Upon waking, I told Steve it was late. He said, "So what?" The temperature was 16 degrees. He was right. We lounged and got a surprise pick up from Bob & Diana sometime before 10.
On our way to Bear, Steve & I had completely forgot it was Mogul Weekend. Shit! We have no BBQ plan, no table, no people, no nothing. And at this late hour, where are we going to park????
There was no need to panic. There was plenty of room in the back half of the parking lot. On our way in we were handed a bumper sticker and a volume of rules. No grills, no tents, no tables, no chairs, no coolers, no dogs, and preferably no kids. It's good someone brought their kids, because they're the only ones in the mogul competition.
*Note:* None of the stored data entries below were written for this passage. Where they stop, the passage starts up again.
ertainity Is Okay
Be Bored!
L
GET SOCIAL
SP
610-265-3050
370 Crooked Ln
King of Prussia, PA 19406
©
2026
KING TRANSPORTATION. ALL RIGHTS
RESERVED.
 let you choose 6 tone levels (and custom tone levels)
The Fun Police are the new social directors of Bear Mountain Mogul Weekend.
Skiing at Bear in the morning was unBearable. Very scrapy. the best skiing was on the other side of the mountain. We had a great time at Snowdon and the Eye. When we went back to Bear for a late lunch (not grilled, mind you) things had softened up and it was great. We stayed out until after 2. Big Blue Sky & Sunshine all day.
As soon as Bob finished his sandwich with two inches high of deli meat in it, he deserted us to go to the deck and "Get things started." The rest of us shrugged our shoulders and had another Thin Mint.
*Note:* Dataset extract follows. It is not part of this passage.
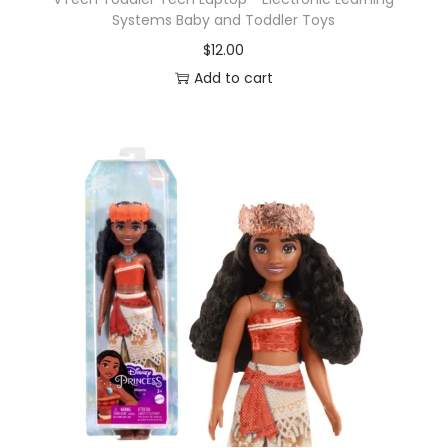
Systems Baby and Toddler Toys
$
12.00
Add to cart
About a half hour later, we looked out from the second floor of the lodge onto the deck, and there he was. Lonely Bob with a big Bud Light. We joined him, meeting Ray Leno on our way. He was wondering why Steve and I didn't take his drunken ass home the night before from the Lookout.
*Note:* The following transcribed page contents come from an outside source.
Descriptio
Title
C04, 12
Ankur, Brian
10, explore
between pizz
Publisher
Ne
The band, Moe, was really good. They were a couple of guys who never wanted to be musicians, but whose friends said they were really good. Someone described them as the biggest underground band ever. The have clearly been inspired by the Dead and Phish. In fact, the open for Phish now that Phish is back.
The crowd at Bear was for Moe, not the moguls. In fact, even the moguls were half-assed. They were bear-ly visible bumps. The band played to throngs of their groupies who are the newest generation of long-haired, tie-dyed wearing, peaceniks. Only a few of them were on the deck, because most of them are not old enough.
Then there was the other show: A man and three women all making out with each other. Voyeur Bob was transfixed and couldn't help but make a few loud comments. Byron was there 20 minutes before he saw there was a man under all that breast tissue. Bug-eyed Bob saw a nipple ring, but I never did. We all wondered what BB would say if she were here and we all know What Wayne Would Do.
The fun continued at the Lookout where we talked about it all over again. Ray Leno was there too. Then back to H-4 for pork chops and mashed potatoes. Bob badgered Diana throughout the preparations, "Did you make the gravy? Did you make the gravy?"
The gravy was great, the chops were perfectly grilled. Thanks for dinner!